> **Request**
Duplicate the rows from the very first line down to the line with "La recomiendo mucho, es una excelente", including both of those lines.

(Dataset entries)
_____

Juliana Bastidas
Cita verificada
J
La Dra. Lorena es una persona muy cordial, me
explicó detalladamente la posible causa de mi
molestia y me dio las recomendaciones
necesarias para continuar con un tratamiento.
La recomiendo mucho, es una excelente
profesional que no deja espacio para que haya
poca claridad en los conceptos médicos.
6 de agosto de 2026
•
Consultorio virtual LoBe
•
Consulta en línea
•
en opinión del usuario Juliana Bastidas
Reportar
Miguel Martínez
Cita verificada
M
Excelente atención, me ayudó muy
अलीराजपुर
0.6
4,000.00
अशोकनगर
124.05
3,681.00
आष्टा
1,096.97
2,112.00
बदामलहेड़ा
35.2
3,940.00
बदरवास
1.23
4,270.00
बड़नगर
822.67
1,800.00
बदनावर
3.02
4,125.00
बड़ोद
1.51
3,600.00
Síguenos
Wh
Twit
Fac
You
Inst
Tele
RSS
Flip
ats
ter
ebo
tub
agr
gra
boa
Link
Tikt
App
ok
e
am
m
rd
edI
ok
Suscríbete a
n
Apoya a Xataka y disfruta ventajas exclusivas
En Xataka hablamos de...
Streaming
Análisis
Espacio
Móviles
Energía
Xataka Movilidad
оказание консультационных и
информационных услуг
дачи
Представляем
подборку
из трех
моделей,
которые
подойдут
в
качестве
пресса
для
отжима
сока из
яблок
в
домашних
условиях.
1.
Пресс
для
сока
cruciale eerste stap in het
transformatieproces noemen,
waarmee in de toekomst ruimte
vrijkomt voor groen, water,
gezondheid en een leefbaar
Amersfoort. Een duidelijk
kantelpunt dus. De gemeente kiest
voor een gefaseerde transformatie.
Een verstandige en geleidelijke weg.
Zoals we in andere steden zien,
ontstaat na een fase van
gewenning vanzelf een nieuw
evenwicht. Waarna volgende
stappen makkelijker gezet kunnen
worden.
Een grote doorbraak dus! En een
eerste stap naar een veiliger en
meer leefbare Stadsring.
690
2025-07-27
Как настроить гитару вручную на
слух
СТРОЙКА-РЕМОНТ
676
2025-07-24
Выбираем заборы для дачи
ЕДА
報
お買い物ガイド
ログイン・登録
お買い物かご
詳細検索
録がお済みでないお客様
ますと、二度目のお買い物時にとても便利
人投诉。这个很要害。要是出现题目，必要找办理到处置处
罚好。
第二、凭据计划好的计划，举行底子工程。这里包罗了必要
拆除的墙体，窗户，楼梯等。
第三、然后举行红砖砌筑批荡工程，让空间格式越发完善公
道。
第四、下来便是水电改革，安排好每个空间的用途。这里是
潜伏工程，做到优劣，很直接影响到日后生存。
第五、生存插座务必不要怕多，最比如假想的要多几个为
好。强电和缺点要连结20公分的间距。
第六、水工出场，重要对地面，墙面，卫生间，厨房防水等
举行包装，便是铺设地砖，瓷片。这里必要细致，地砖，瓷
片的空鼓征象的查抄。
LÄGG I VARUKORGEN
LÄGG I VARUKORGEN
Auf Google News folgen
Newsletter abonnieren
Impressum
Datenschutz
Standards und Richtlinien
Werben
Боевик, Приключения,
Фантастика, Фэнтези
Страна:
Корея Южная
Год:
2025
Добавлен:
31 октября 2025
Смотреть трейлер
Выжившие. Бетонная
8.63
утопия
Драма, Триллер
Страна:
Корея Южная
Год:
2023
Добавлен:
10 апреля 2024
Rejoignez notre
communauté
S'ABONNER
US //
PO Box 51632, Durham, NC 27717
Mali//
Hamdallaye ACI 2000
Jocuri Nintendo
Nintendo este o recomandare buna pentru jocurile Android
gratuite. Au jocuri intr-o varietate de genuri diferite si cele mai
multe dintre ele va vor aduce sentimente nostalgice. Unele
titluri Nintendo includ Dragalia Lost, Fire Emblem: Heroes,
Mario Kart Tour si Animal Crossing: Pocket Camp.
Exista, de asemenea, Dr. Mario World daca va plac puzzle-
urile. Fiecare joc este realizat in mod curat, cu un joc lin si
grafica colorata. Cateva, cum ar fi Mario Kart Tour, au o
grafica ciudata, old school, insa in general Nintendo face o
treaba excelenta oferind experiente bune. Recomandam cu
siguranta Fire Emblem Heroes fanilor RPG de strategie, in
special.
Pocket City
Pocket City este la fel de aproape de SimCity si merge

_____

> **Task response**
Juliana Bastidas
Cita verificada
J
La Dra. Lorena es una persona muy cordial, me
explicó detalladamente la posible causa de mi
molestia y me dio las recomendaciones
necesarias para continuar con un tratamiento.
La recomiendo mucho, es una excelente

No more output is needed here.